ことわざを知る辞典 の解説
いろはかるたの隠れた役割
■ゲームとしてはごくシンプルで、一人が読み札を読み、他の参加者数人が、文句の頭文字(ひらがな一文字)の入った絵札をとっていくものです。誰でもすぐ遊べて、一回一五~二〇分程度で、何度も繰り返し遊ぶことができます。
■ひらがなをうろ覚えの子も参加でき、「あたまかくして尻かくさず」なら、「あ」がわからなくても、お尻が見える絵をたよりにとることが可能です。こうして遊んでいるうちに、自然にかなをおぼえ、自信をつけていきます。このかるたは、江戸後期(一九世紀初期)に上方で生まれたもので、いろは四七文字をそろえたのは、この教育的効果を意識したものでしょう。やがて江戸でも、後に「犬棒かるた」と呼ばれるものが生まれ、明治後期には全国に普及しました。
■ここで、いろはかるたの隠れた特色に注目してみましょう。江戸いろはかるたの文句を、いろは順に並べると、
い 犬も歩けば棒に当たる
ろ 論より証拠
は 花より団子
三つだけでも見当がつくように、文句は基本的にことわざです。それもそのはず、いろはかるたは本来「いろはたとえかるた」で、「たとえ」はことわざの意です。

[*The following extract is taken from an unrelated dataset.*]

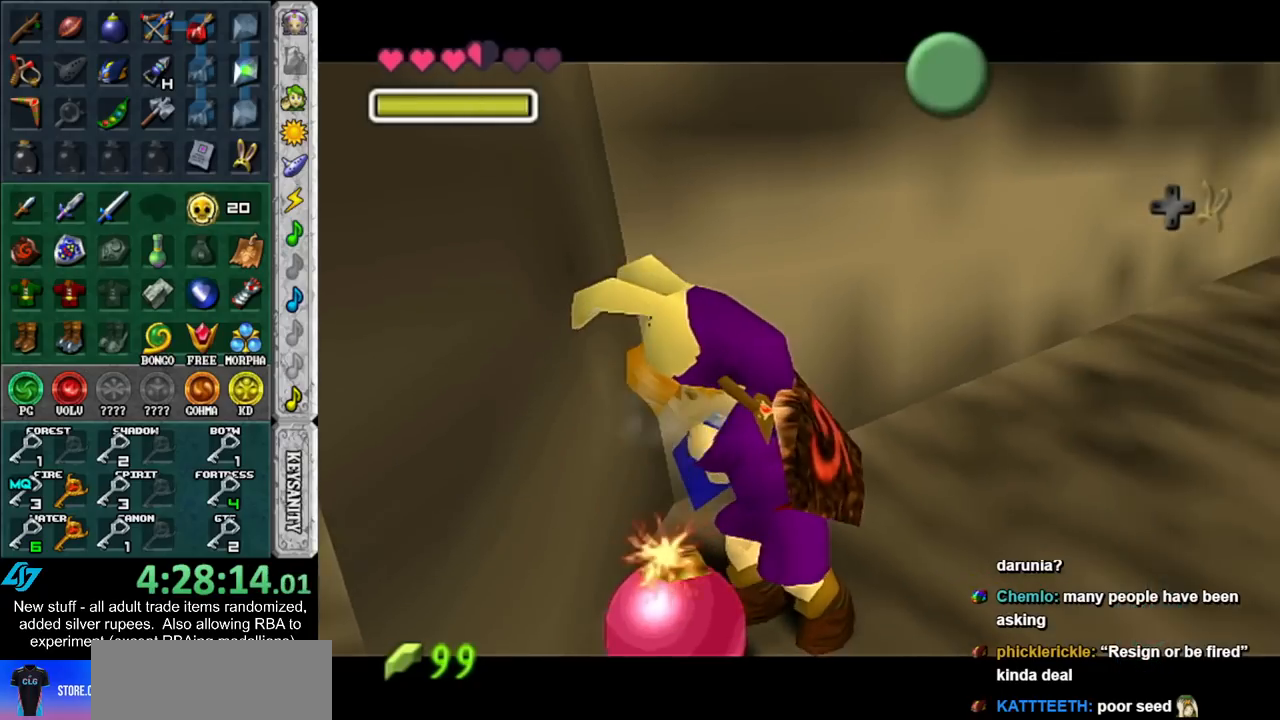
{"buttons": [], "left_stick": "center", "right_stick": "center", "events": [[17, "left_stick", "center"], [183, "A", "down"], [183, "B", "down"], [267, "A", "up"], [300, "B", "up"], [367, "A", "down"], [367, "B", "down"], [450, "A", "up"], [450, "B", "up"]]}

■その内容をみると、「ちりも積もれば山となる」や「油断大敵」のように教訓的なものもありますが、「律儀者の子だくさん」や「縁は異なもの」のようにとても子ども向きとはいえないものも少なくありません。
■ちなみに、芥川龍之介は晩年、世渡りの知恵はあるいは「いろは短歌」に尽きているのではあるまいか、と述べていました(「
■子どもたちは、よくわからなくても、繰り返し耳にするうちに文句を覚えてしまいます。やがて時が過ぎると、ほとんど忘れてしまいますが、何かの折に、ふとことわざが浮かび、なるほど、そういうことだったのか、と納得した経験があなたにもあるのではないでしょうか。いろはかるたの影響は、日本人の心の奥深くまで及んでいるといえるでしょう。